Gov. Rick Snyder has a few good ideas for how to deal with Michigan’s stagnant economy and the expensive and economically wrenching dilemmas of high taxes and joblessness. His plan to establish an Office of Urban Initiatives for Detroit and other distressed cities is not one of them.
Michigan’s problems are the result of the economy contracting and wasteful, inefficient and unchecked government spending. To bring this state back, according to the conventional fallacy, “you have to have thriving, viable urban centers.” It’s a good sound bite.
Economic distress, however, has proved to be a stubborn and largely intractable phenomenon in Detroit, Flint and Saginaw, even as other cities were positioning themselves to boldly move into the exciting and expanding world of high finance, high-tech or research. More than another dose of state-sponsored paternalism, cities in distress need forward thinking ideas and the political will to create economic momentum in an anti-growth, urban marketplace.
The track record for state government to force-feed investment and development in cities isn’t good, particularly in those intellectually or politically handicapped in crafting homegrown solutions. Crime in urban areas, for example, has transformed flourishing commercial strips into desolate wastelands. Businesses — stressed and unprofitable — fled crime-infested neighborhoods. Some left out of fear, others for survival as trying to maintain business activity in a war zone became a costly proposition. Although criminals proliferate, city officials refuse to re-prioritize and make that extra investment to hire more cops.
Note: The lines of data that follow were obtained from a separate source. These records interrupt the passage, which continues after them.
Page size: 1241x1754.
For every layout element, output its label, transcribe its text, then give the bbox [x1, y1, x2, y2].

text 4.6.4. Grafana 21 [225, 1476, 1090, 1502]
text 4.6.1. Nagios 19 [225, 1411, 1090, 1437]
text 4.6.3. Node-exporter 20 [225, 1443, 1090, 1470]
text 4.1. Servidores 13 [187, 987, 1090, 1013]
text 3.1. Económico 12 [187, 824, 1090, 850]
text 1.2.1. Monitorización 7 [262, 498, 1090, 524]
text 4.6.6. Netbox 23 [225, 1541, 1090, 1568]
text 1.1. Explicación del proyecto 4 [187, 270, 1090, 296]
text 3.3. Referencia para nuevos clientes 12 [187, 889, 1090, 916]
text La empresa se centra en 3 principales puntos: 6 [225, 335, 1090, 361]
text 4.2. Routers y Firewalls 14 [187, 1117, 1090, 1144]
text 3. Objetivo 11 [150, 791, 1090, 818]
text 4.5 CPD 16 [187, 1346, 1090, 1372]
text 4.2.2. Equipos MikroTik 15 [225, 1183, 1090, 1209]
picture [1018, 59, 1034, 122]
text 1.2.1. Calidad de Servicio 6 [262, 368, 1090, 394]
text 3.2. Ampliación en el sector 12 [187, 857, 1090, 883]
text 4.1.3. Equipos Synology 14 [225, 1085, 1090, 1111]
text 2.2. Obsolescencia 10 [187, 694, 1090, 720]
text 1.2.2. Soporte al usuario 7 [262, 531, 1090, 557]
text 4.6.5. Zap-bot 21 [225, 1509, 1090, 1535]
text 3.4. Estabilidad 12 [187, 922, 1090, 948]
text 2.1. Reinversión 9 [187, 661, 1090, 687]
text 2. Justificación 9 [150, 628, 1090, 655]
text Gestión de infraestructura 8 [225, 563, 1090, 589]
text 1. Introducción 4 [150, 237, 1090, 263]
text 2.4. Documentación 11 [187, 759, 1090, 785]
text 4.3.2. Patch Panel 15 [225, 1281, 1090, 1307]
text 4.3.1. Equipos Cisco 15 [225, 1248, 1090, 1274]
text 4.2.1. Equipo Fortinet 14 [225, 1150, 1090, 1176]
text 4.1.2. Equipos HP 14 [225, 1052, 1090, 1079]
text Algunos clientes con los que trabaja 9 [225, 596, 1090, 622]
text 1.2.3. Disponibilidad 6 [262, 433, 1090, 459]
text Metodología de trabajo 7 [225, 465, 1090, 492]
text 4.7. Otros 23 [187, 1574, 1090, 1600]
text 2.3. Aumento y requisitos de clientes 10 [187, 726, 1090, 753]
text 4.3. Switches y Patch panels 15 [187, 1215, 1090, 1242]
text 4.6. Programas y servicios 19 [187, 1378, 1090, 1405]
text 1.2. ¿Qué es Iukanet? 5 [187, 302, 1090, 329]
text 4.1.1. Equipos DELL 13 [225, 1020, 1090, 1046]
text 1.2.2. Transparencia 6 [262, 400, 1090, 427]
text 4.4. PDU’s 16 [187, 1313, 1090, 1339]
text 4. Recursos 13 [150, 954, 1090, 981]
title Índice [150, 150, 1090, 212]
It should surprise no one that cities that accept educational failure would be immune to growth. Never in the modern history of Detroit has an education system perversely functioned as a brain-deadening instrument that subjugates an entire class of people in so many sinister ways. Even a state takeover couldn’t prevent many children from being turned into walking time bombs. When they morph into misfits, killers and drug dealers a social explosion of incredibly destructive force is locked, loaded and explodes with everyday vengeance.
Bad public policy also creates uncertainty that erodes business confidence. One of the most important functions of government is to create an environment in which opportunities to attract badly needed investment to start new businesses and expand old ones is encouraged. Business expansion in Detroit is radically curtailed by regulatory straitjackets.
Detroit residents are soaked with high costs and diminishing returns in the form of poor services. Squandered are opportunities to make a fresh determination of which ones the city should and should not be providing. As such, the leadership contributes mightily to the economic and social upheaval that unleashes a terrible tide of economic despair.
In its current condition, Detroit is obviously not an attractive place for business even with a plethora of longstanding, albeit ineffective, business attraction and retention efforts. It is difficult to see what a state urban czar can add to ongoing efforts by the Downtown Development Authority, Detroit Economic Growth Corporation, Detroit Brownfield Redevelopment Authority, Economic Development Corporation, Local Development Finance Authority, Tax Increment Finance Authority, etc.
The formula for generating investment in the back yard of urban policymakers starts with the adoption of free market principles and investor-friendly policies that reverse capital flight and gives growth a chance to take root. Revitalized, re-gentrified communities grow organically – from within.
Businesses throughout Michigan would benefit from an easing of the state’s stifling corporate tax burden and regulatory relief. For Detroit to cut its income taxes would be an excellent way to retain and attract new business and tax base.
If the establishment of an urban czar takes shape at all, it should be with clear expectations of what can be reasonably achieved. The last thing urban communities need is their hopes raised by another bureaucratized utopian gimmick under the guise of economic master planning.